Uma outra confusão que precisa ser desfeita, na opinião de Alice Lichtenstein, é cismar em comprar cápsulas de ácidos graxos poliinsaturados, como o famosos ômega 3, querendo garantir a saúde das artérias.

"Não se iluda. Uma cápsula de óleo de peixe não dá na mesma do que saborear uma posta de salmão", avisa. "O motivo não é apenas todos os outros nutrientes que o pescado pode oferecer ao organismo", justifica. "Voltamos à história de que, quando as pessoas passam a ingerir alguma coisa, deixam de engolir outra. Portanto, sem estar no prato, o peixe libera o seu espaço para carnes, cremes e queijos lotados de gordura saturada. Depois, não há cápsula que compense esse consumo. Ao contrário, ela só fornecerá um extra de gordura."

Manteiga e óleo de coco

Eles protagonizam dois enganos recentes, de acordo com a professora americana. "Ambos têm muita gordura insaturada, sendo que o óleo de coco, fiquem sabendo, tem até muito mais do que a manteiga", ela informa. "O irônico: este último está constantemente aparecendo em posts sobre alimentação saudável, livros de receitas e notícias da imprensa que o apontam como um ingrediente valoroso para a prevenção de doenças crônicas, o que pensando na saúde cardiovascular não faz o menor sentido."

Para Alice Lichtenstein, quando os cientistas querem saber se uma gordura aumenta ou não os riscos cardiovasculares, basta ver o que acontece com os gráficos dos níveis de LDL entre os seus consumidores — esse colesterol elevado é um marcador de que, amanhã ou depois, o coração poderá passar por apuros.

E não se enganem: esse colesterol, que costuma se depositar nas paredes dos vasos, sobe com o consumo rotineiro de óleo de coco e cai, de acordo com os estudos, quando esse ingrediente é substituído por óleo de soja, de milho e de oliva ou, ainda, quando é simplesmente retirado da dieta sem qualquer fonte de gordura em seu lugar. "Por mais que exista um marketing alegando vários benefícios supostamente relacionados ao seu consumo, para a ciência fica evidente que esse óleo não é uma boa escolha", afirma, categórica.

Um fenômeno parecido acontece com a manteiga, que vem sendo tema de matérias alegando que não há mais qualquer motivo para evitá-la. "De novo, não há respaldo científico para esse tipo de afirmação", diz Alice Lichtenstein.

De onde veio, então, a ideia de liberar de vez a manteiga?
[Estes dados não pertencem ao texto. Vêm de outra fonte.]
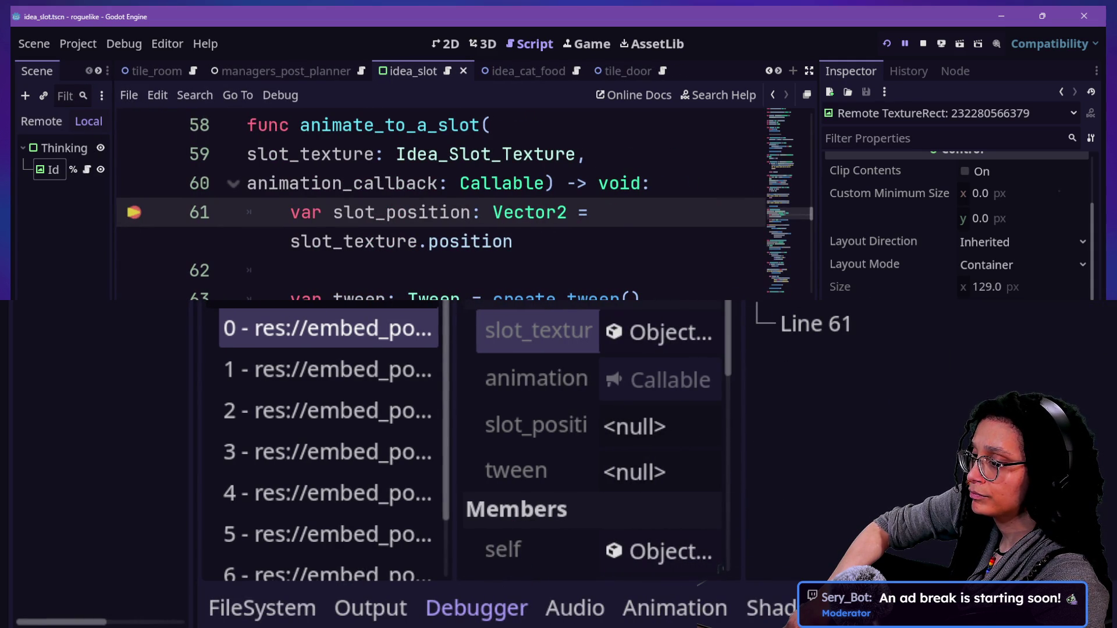
pyautogui.moveTo(817, 233); pyautogui.dragTo(534, 233)
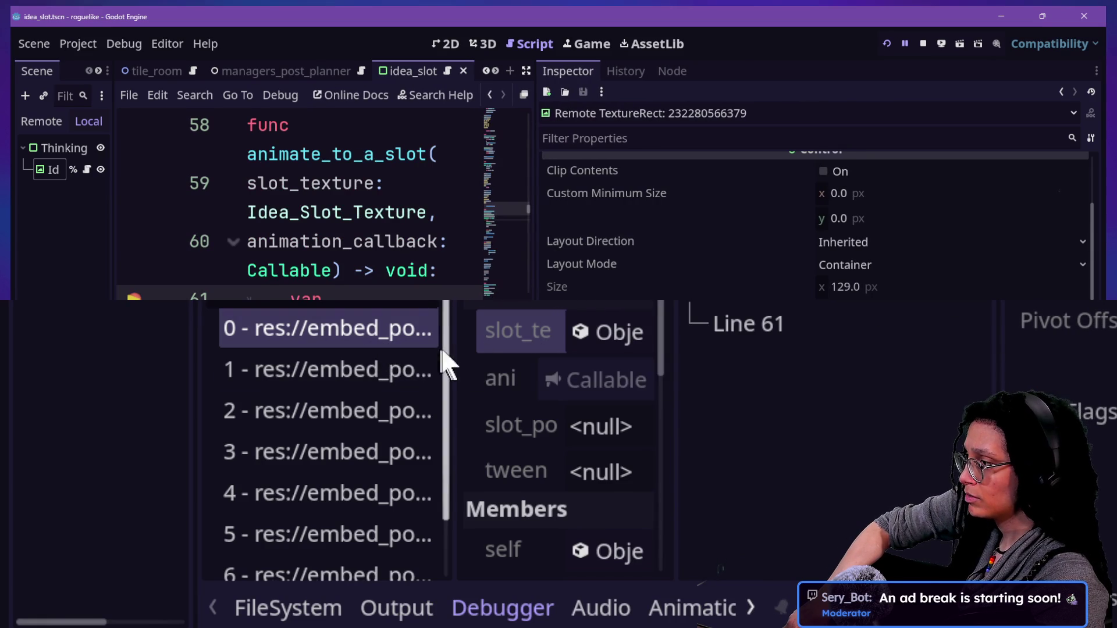
pyautogui.moveTo(999, 305); pyautogui.dragTo(1080, 304)
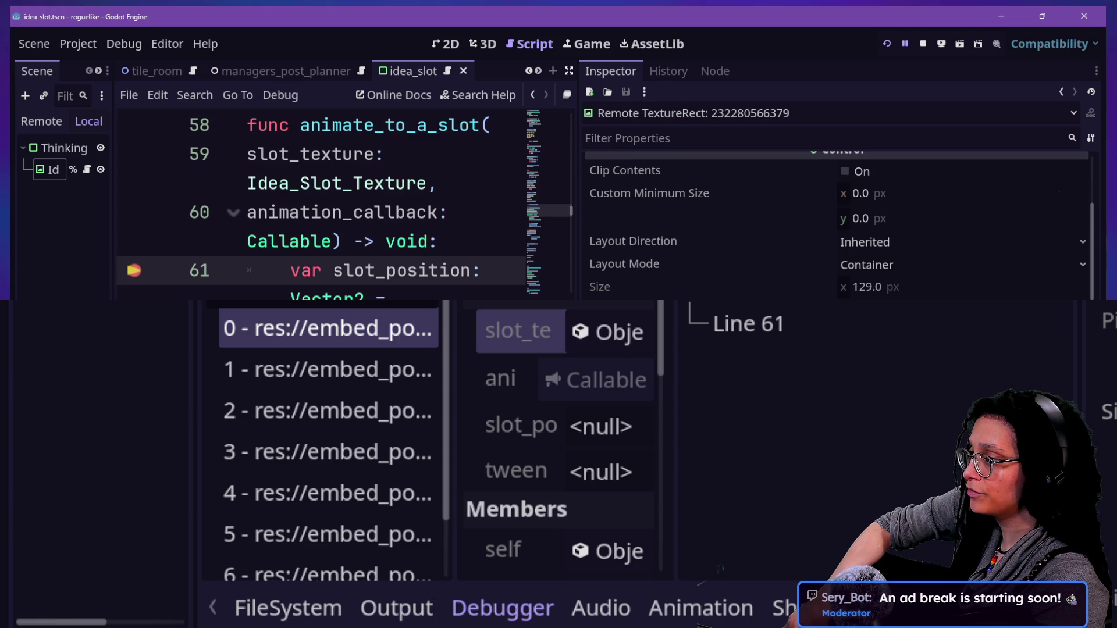
pyautogui.moveTo(643, 303); pyautogui.dragTo(643, 324)
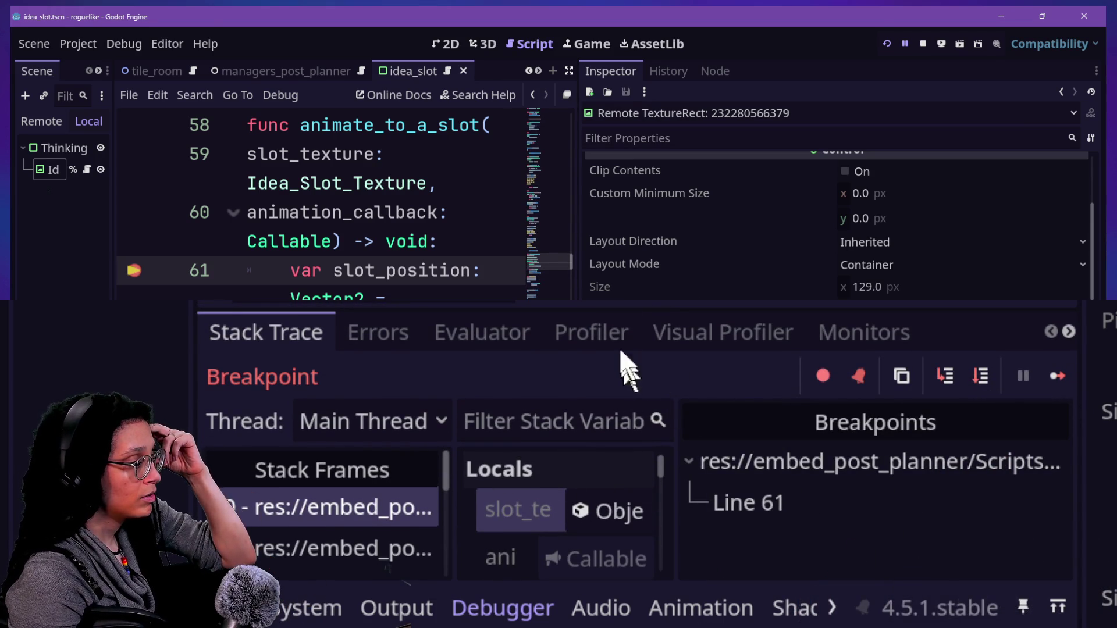
pyautogui.moveTo(621, 315); pyautogui.dragTo(620, 294)
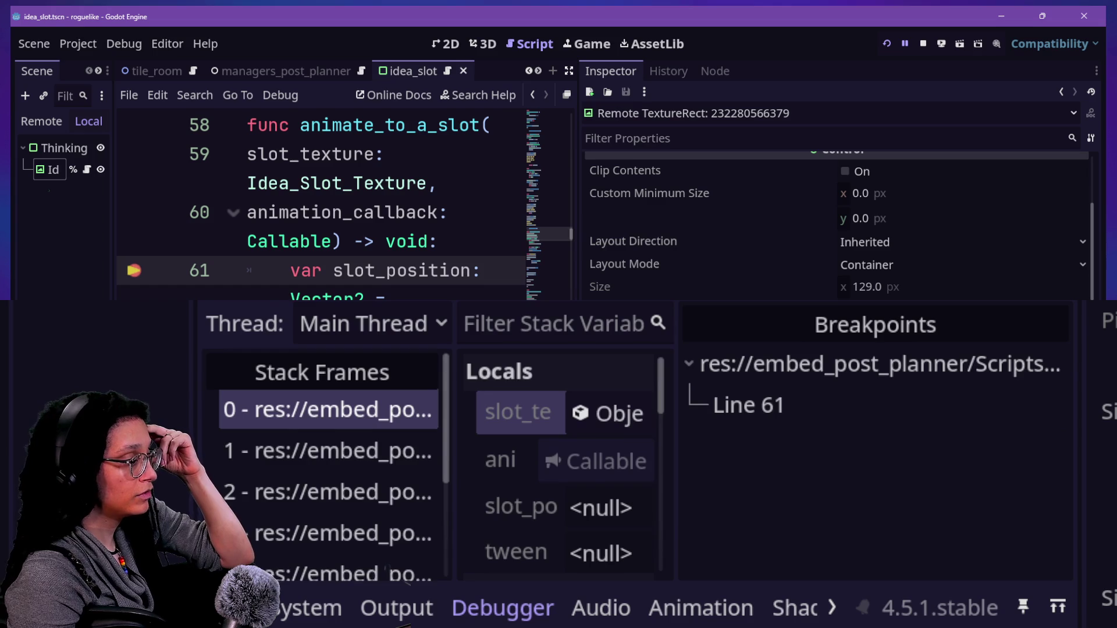
pyautogui.moveTo(578, 174); pyautogui.dragTo(793, 174)
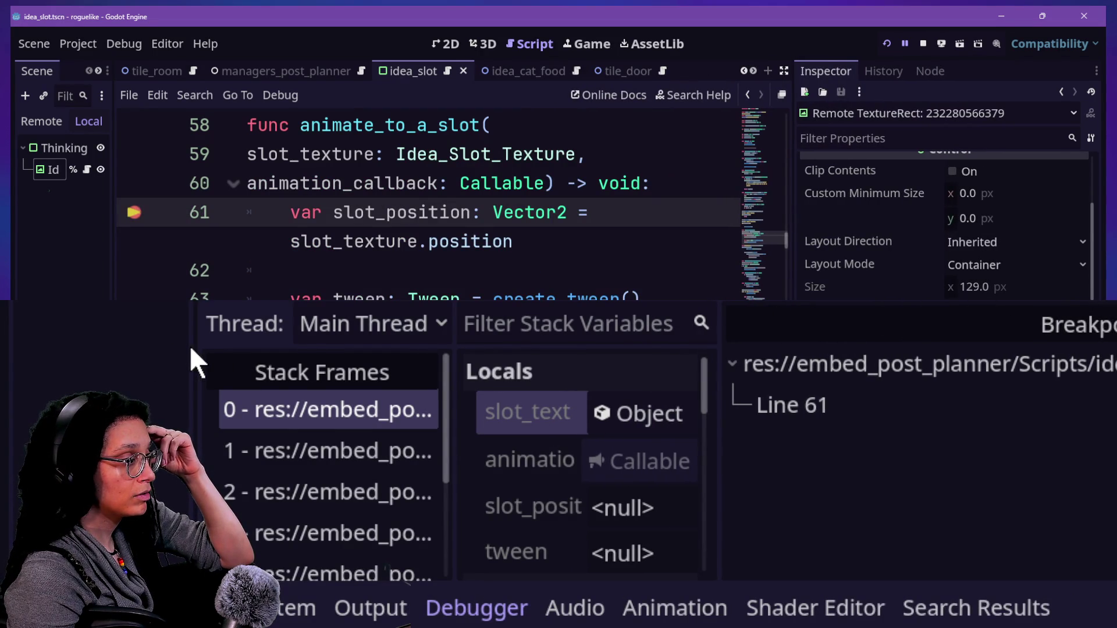
# Step: Hide the side panels, scroll the Locals list, and step over line 61 to set slot_position
pyautogui.click(784, 68)
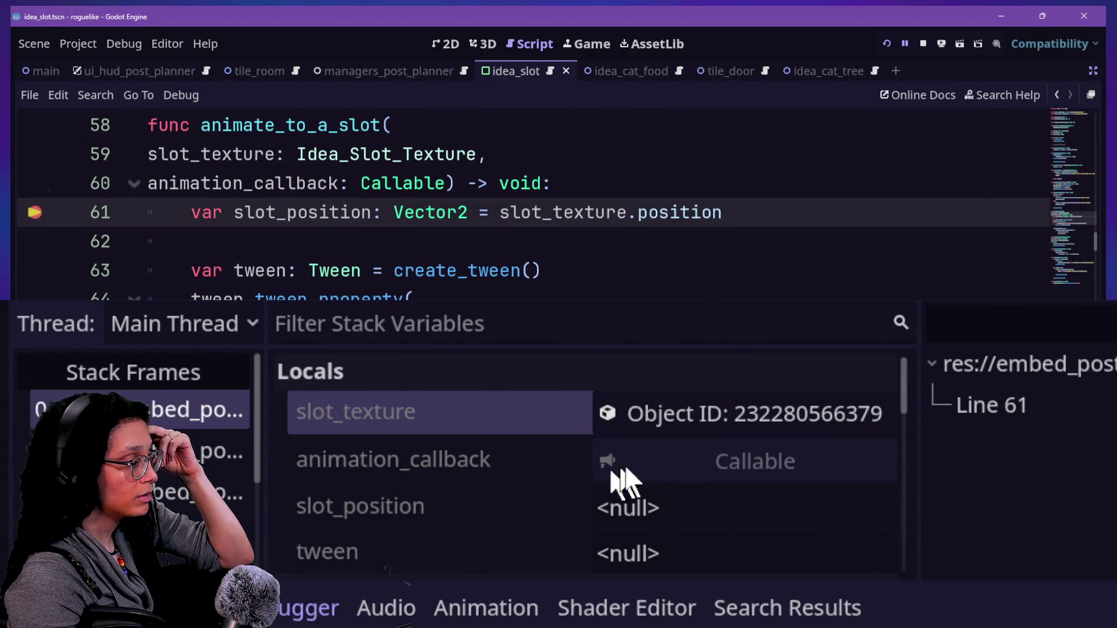
pyautogui.click(913, 442)
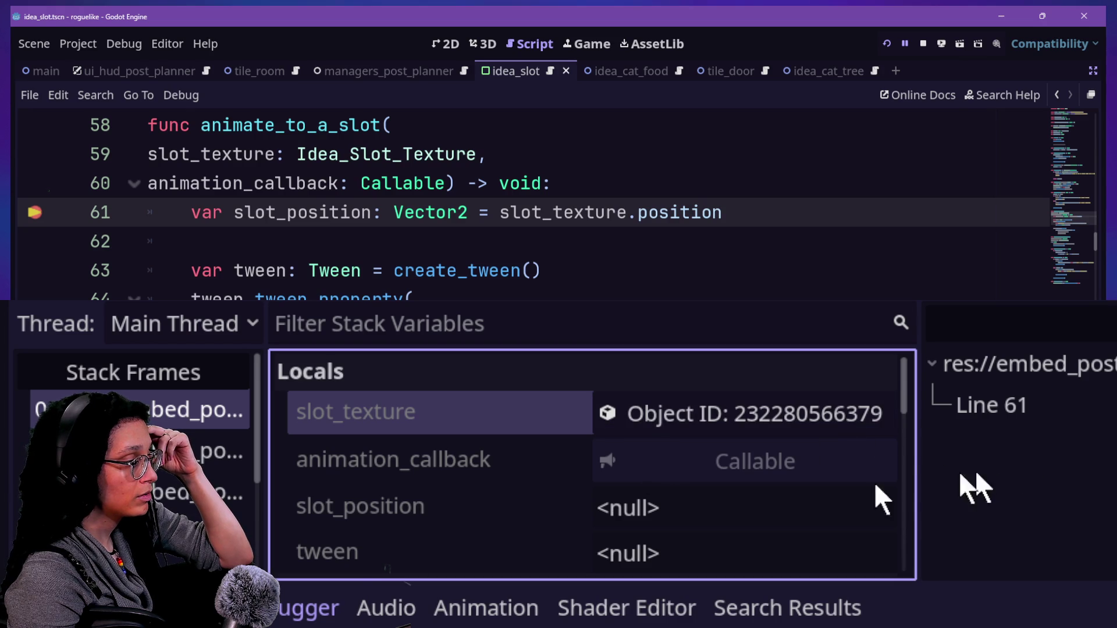
pyautogui.scroll(-2, 367, 549)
De estudos observando que indivíduos que consumiam o ingrediente diariamente não pareciam sofrer mais de infartos do que aqueles que abriram mão de passá-la no pão nem de usá-la na panela.

"Esse é o perigo de você olhar para um alimento isoladamente em vez de examinar a dieta com um todo", esclarece a nutricionista."Alguém que costuma consumir manteiga pode não ter problemas no coração só por causa de todos os outros itens do seu cardápio", conta.

Há, porém, um estudo que promoveu um embate direto da manteiga com o azeite de oliva, mostrando que a primeira, ao contrário do óleo das azeitonas, é capaz de elevar o colesterol ruim. Será que não podemos passar manteiga na torrada de vez em quando? Até podemos, com a palavra que os nutricionistas mais gostam de usar — moderação. E que seja uma torrada integral, já que é o conjunto do cardápio que faz uma gordura saturada não ser assim tão terrível.